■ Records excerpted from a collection
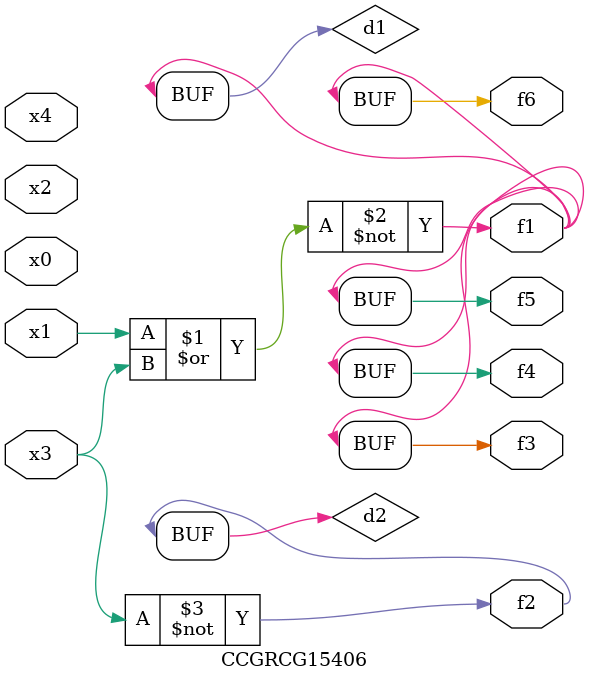
<source format=v>
module CCGRCG15406(
	input x0, x1, x2, x3, x4,
	output f1, f2, f3, f4, f5, f6
);

	wire d1, d2;

	nor (d1, x1, x3);
	not (d2, x3);
	assign f1 = d1;
	assign f2 = d2;
	assign f3 = d1;
	assign f4 = d1;
	assign f5 = d1;
	assign f6 = d1;
endmodule

</source>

■ INSTRUCTIONS TO FOLLOW
The answer should consist only of the lines from the one with "output f1, f2, f3, f4, f5, f6" to the final line of the records above, retyped word for word.

■ RESPONSE AREA
	output f1, f2, f3, f4, f5, f6
);

	wire d1, d2;

	nor (d1, x1, x3);
	not (d2, x3);
	assign f1 = d1;
	assign f2 = d2;
	assign f3 = d1;
	assign f4 = d1;
	assign f5 = d1;
	assign f6 = d1;
endmodule

</source>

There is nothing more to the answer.